European VC firm Index Capital is just over two decades old and has 200+ companies in its investment portfolio at this point — but it’s still got work to do on the gender balance front.
“It should be half,” agreed general partner Jan Hammer, discussing the company’s gender balance here at TechCrunch Disrupt Berlin.
Session moderator Josh Constine had pointed out that the team page on Index’s website includes just two women…
“I think we need to revise our website,” responded Hammer initially, noting that Index in fact has five women working as investment professionals — two as principles — though its nine partners are all men.
But he added: “Arguably it could be improved.”
Hammer said Index has instigated a policy that’s aimed at trying to accelerate better gender balance.
“For every position and for every hiring decision we have to have equality of gender. And secondly for every finalist interview we have to have at least one of each gender,” he said, noting the policy has been put in place “in the last couple of years”.
“Obviously it’s a topic that applies to far broader than just the venture industry. It’s the financial industry at large. But also our portfolio companies.”
“If you look at associate principles, we’re pretty much there,” added Index’s Martin Mignot, who was also on the panel. “You have to understand that it takes six, seven, eight years to go from associate to partner — so it just takes time for that to trickle down.”

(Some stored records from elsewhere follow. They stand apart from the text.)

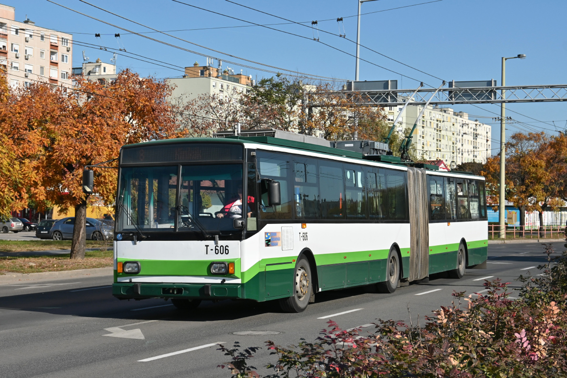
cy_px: 189
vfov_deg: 20.2
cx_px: 284
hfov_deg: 29.9
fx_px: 1063
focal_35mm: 68
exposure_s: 1/1250
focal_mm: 45
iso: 160
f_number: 6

They were also asked about the issue of sexual harassment which has blown up publicly at multiple companies this year, including some investment firms. Index itself has never had to face any enforcement situations relating to sexual harassment, they said.
“The one difference between Index and maybe some other partnerships is that we work as a team and no portfolio company is ever sort of stranded with just one point of contact,” added Hammer. “We operate with a system of a shadow partner on every deal. So you always have two partners.”
During the session the partners also discussed differences between the investment ecosystem in Europe vs the US, and touched on some areas of investment focus — including fintech, where Hammer noted that some functions that have historically been beyond the reach of startups “because of capital intensity” are now coming into range.
“One stat to quote — the number 50 bank ranked by market cap in the world has a $38BN value. Which sort of shows how far the ceiling is,” he added. “The sky’s the limit… There’s everything to play for.”
Discussing technologies Index views as ‘underhyped’ in investment terms, Mignot noted that the firm has been “doing more” in the health tech space — flagging its investment in Swedish telemedicine app startup KRY, for example.
“It feels like the very early days of fintech. Maybe where you’re still trying to find your way around a very complex regulatory environment — but things are slowly opening up, and government are maybe now becoming more favorable, creating some sandbox environments where startups can start to test and iterate.
“And it feels like that’s one that’s going to open massively in the next few years.”